This sense of things going very wrong just waiting in the wings hangs over the whole play.  While the events on stage are fairly comedic and inconsequential, there are pitch-black hints of the most terrifying activity in the character’s pasts and future.  For example, throughout the first act of the play, the dead father, Victor’s coffin lies in the front room.  Queenie, his ‘favourite’ says that she came over to see his ashes scattered for a sense of closure.  "Closure for what he did to me that night…".  

Wait… what?! 

For a moment the spectre of childhood sexual abuse hangs over the play, and then it vanishes, uncommented on by both audience and cast alike.  You find yourself wondering if you’d imagined it. 

Another instance of this fleeting sense of underlying horror comes during a vaguely incestuous scene between the two twins.  In this instance I can’t tell whether it was something in the script, or maybe a bit of miscommunication between the actors and the audience, but a murmur of shock travelled through the audience.  Later on there is frequently disturbing sexual activity alluded to, and it seems to throw contrast to the light and harmless ‘humorous ‘dialogue on stage.  Once you’ve glimpsed this darkness it seems to pervade even the lightest of scenes.  The ruined late 70s furniture and technology seems to take on a sinister air, and the constantly mentioned decay of the house seems to mirror their mental states.  The fact that the ‘jokes’ the characters make are falling flat does not seem embarrassing to anyone – only the bitterest and most cynical can laugh at these poor bastards.

I find it interesting that this play was in a contemporary setting when it was premiered.  It works so well as a period piece that it is difficult to imagine it ever being regarded as modern, even in 1979.  Nostalgia for the past is a pretty easy crutch for a play to rely on, and it is to the credit of the production company Creative Cow that they do not try to portray 1979 as a fond memory.  It is explicitly a dank, depressing and tasteless era.  Characters are casually racist in a reflexive and unexamined way, their listing of the nationalities of the business owners in their town sounds disturbingly like the kind of bile you’d hear foaming from the mouth of a BNP member.  It all seems suffocating.  Even the drinks seem warped and off-putting, characters frequently enjoy an absolutely vile sounding “bullshot” cocktail which apparently consists of beef bouillon and vodka (I had assumed that something so revolting must be made up, but no, apparently it’s a real cocktail).

I hesitate to say I enjoyed this play.  It was unfunny, at times crushingly dull and the more you think about it, the more depressing the events of the play become.  But maybe this is all the point?  All of the performances are great, and the production values are extremely professional, but they seem in service of a sinister agenda, one designed to instil a sense of creeping horror and unease in the audience.  It is a profoundly nihilistic experience: the final scene of the play is much the same as the first, suggesting an unending ouroboros of misery, pain and death.  God only knows what the audience in Budleigh Salterton made of it.

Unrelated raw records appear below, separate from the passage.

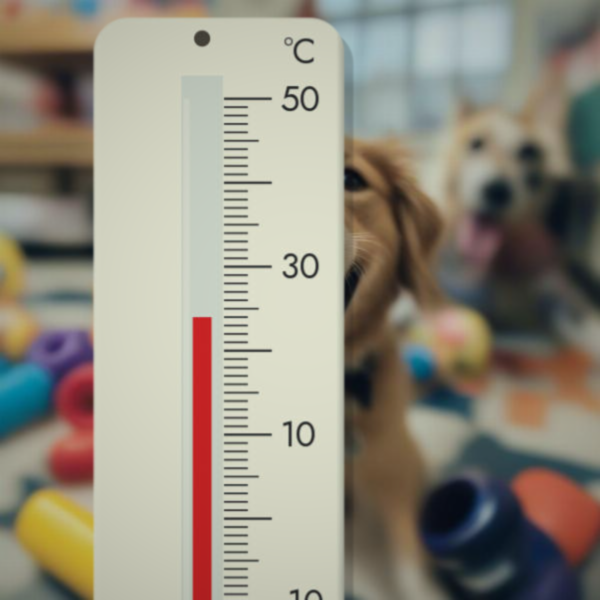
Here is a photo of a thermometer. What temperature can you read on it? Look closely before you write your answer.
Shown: 24 °C
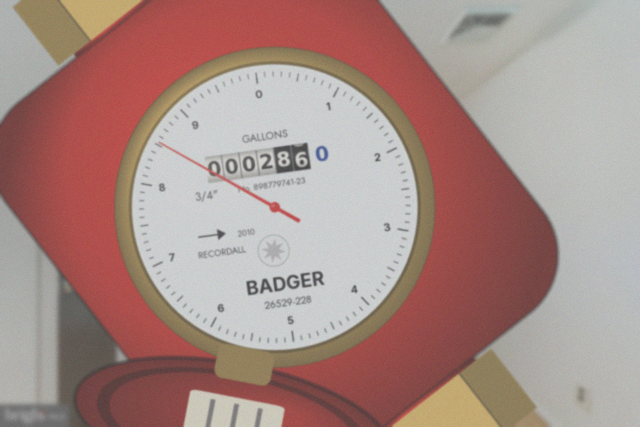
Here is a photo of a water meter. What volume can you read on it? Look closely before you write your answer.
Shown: 2858.5 gal
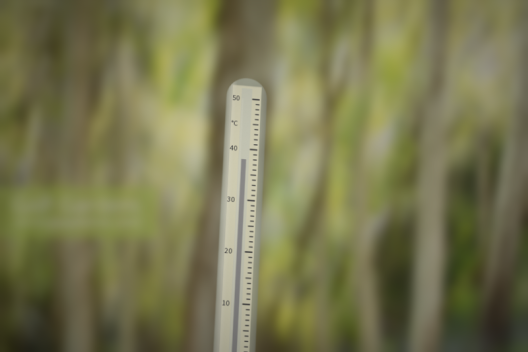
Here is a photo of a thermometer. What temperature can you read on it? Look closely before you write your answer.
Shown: 38 °C
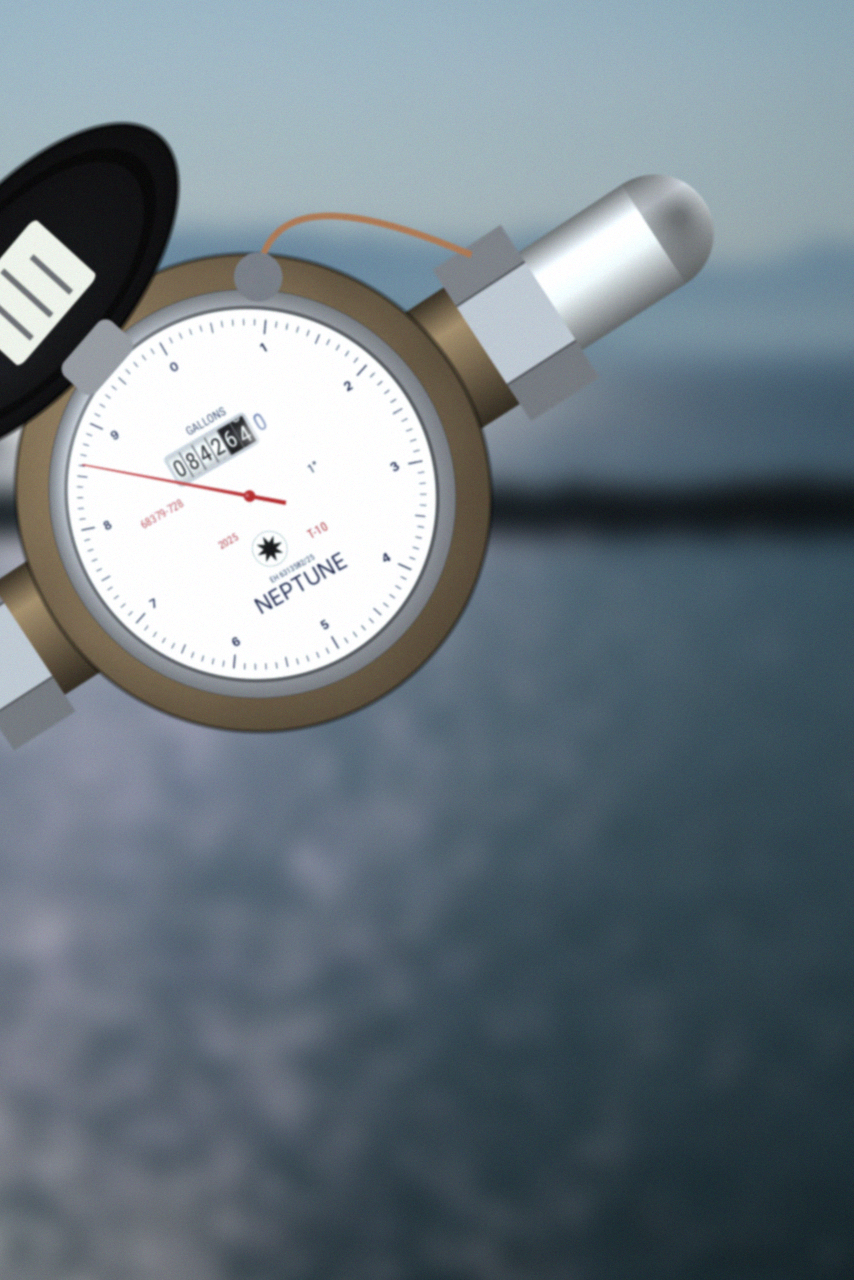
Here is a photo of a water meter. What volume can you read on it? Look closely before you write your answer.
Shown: 842638.6 gal
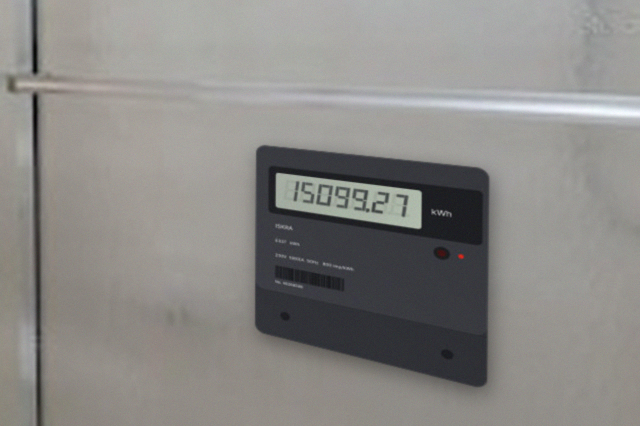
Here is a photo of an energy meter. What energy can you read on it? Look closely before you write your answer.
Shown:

As I stumbled out into the Croydon night it seemed like the crushingly oppressive world of the play was following me.  I picked my way past pools of steaming vomit outside a chain nightclub, past people groaning (in pleasure or pain?) on benches on the high street, past strange inhuman howls coming from a back alley and eventually onto the train home.  As it pulled out of the station the words of Johnny Rotten popped into my head: "There is no future in England's dreaming."  

I have once again vowed never to return to Croydon.  This time I’m determined to keep my word.